## [DIRECTIONS FOR THIS TASK]
Write out every line of the listing below word for word, keeping the same order and line breaks.

## [DATA ENTRIES]
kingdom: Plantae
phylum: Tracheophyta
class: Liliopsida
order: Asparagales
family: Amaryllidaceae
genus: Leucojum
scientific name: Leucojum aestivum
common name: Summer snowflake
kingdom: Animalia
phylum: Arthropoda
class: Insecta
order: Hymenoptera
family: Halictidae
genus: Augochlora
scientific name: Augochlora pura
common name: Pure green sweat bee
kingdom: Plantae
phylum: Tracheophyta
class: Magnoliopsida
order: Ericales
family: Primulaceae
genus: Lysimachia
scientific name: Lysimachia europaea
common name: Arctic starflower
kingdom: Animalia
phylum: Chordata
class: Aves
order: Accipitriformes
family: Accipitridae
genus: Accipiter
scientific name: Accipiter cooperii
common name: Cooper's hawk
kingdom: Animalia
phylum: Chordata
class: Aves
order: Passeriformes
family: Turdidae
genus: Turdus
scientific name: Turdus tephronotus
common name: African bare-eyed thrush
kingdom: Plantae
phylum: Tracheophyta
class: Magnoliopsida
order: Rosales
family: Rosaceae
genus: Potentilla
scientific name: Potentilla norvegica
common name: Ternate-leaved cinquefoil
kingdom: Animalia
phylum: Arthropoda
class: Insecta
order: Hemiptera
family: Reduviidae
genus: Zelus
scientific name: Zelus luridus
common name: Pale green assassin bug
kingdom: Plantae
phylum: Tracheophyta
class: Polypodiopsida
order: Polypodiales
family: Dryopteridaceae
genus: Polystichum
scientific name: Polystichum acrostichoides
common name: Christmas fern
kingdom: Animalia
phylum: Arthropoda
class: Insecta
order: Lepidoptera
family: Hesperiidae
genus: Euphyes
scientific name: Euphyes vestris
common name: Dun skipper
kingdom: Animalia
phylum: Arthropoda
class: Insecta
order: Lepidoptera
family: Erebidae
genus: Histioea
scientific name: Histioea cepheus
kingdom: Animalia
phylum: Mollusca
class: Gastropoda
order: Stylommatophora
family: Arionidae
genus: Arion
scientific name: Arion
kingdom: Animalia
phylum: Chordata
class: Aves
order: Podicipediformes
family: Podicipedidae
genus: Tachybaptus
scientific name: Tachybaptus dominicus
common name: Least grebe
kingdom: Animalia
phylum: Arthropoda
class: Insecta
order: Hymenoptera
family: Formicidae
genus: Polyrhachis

## [THE RESULT]
kingdom: Plantae
phylum: Tracheophyta
class: Liliopsida
order: Asparagales
family: Amaryllidaceae
genus: Leucojum
scientific name: Leucojum aestivum
common name: Summer snowflake
kingdom: Animalia
phylum: Arthropoda
class: Insecta
order: Hymenoptera
family: Halictidae
genus: Augochlora
scientific name: Augochlora pura
common name: Pure green sweat bee
kingdom: Plantae
phylum: Tracheophyta
class: Magnoliopsida
order: Ericales
family: Primulaceae
genus: Lysimachia
scientific name: Lysimachia europaea
common name: Arctic starflower
kingdom: Animalia
phylum: Chordata
class: Aves
order: Accipitriformes
family: Accipitridae
genus: Accipiter
scientific name: Accipiter cooperii
common name: Cooper's hawk
kingdom: Animalia
phylum: Chordata
class: Aves
order: Passeriformes
family: Turdidae
genus: Turdus
scientific name: Turdus tephronotus
common name: African bare-eyed thrush
kingdom: Plantae
phylum: Tracheophyta
class: Magnoliopsida
order: Rosales
family: Rosaceae
genus: Potentilla
scientific name: Potentilla norvegica
common name: Ternate-leaved cinquefoil
kingdom: Animalia
phylum: Arthropoda
class: Insecta
order: Hemiptera
family: Reduviidae
genus: Zelus
scientific name: Zelus luridus
common name: Pale green assassin bug
kingdom: Plantae
phylum: Tracheophyta
class: Polypodiopsida
order: Polypodiales
family: Dryopteridaceae
genus: Polystichum
scientific name: Polystichum acrostichoides
common name: Christmas fern
kingdom: Animalia
phylum: Arthropoda
class: Insecta
order: Lepidoptera
family: Hesperiidae
genus: Euphyes
scientific name: Euphyes vestris
common name: Dun skipper
kingdom: Animalia
phylum: Arthropoda
class: Insecta
order: Lepidoptera
family: Erebidae
genus: Histioea
scientific name: Histioea cepheus
kingdom: Animalia
phylum: Mollusca
class: Gastropoda
order: Stylommatophora
family: Arionidae
genus: Arion
scientific name: Arion
kingdom: Animalia
phylum: Chordata
class: Aves
order: Podicipediformes
family: Podicipedidae
genus: Tachybaptus
scientific name: Tachybaptus dominicus
common name: Least grebe
kingdom: Animalia
phylum: Arthropoda
class: Insecta
order: Hymenoptera
family: Formicidae
genus: Polyrhachis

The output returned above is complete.